В ТАЗУ ЛЕЖАТ ЧЕТЫРЕ ЗУБА

В Ленинграде, в треугольнике между Новороссийской улицей, Большим Сампсоньевским проспектом (бывшим проспектом Энгельса) и Новосильцевским переулком, имеется небольшой трехэтажный дом старой постройки, видом — усадебный флигель. Там в 1961 году началась моя смерть. Первый осязаемый шаг к смерти — необратимая физиологическая утрата. В павильоне располагалась зубная клиника. В возрасте пятнадцати лет я потерял там первый зуб. Переживал — страшно. Обиделся на мать, за то, что она не делит со мною моих страданий, не понимает даже, что с началом моей смерти — ее смерть приблизилась… Зубодер был грубый мужик с мясистыми волосатыми руками. Вылитый садист. Мог не драть этот зуб, сохранить его, ей-богу мог!

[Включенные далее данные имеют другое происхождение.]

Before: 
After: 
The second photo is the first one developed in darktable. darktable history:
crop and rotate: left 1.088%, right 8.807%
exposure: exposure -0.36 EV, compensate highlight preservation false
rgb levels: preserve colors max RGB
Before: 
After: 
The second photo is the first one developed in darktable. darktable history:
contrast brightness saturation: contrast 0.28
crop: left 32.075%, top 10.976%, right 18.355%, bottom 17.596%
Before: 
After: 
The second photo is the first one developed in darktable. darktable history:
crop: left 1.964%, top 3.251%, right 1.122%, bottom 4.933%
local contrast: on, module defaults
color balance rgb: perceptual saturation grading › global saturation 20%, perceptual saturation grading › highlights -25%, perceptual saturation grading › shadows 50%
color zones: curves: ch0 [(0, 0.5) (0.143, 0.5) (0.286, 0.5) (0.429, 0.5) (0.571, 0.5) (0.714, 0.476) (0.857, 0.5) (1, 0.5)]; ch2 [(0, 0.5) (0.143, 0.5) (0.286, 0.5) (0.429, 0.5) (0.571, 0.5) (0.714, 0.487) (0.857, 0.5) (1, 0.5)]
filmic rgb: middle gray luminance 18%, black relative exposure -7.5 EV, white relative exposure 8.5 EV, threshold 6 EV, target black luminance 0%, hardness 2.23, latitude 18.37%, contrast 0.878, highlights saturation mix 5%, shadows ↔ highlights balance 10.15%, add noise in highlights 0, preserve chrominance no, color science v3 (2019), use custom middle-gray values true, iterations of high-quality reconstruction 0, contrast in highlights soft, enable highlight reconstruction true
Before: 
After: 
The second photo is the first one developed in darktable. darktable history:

Так на всю жизнь и осталось. Зубоврачебный кабинет не пыточной камерой мне представлялся, а камерой memento mori. Дантисты казались извергами не оттого, что муку причиняли, а оттого, что не хотели сделать всё мыслимое, чтобы сохранить мне побольше жизни. Даже в моем решении эмигрировать — где-то на самом дне присутствовало это: хоть зубы остатние будут мне лечить лучше; и техника там современная, и люди не так злы… Типичный случай. Человек сам расставляет себе капканы, аккуратно попадается в них и патетически восклицает: ирония судьбы!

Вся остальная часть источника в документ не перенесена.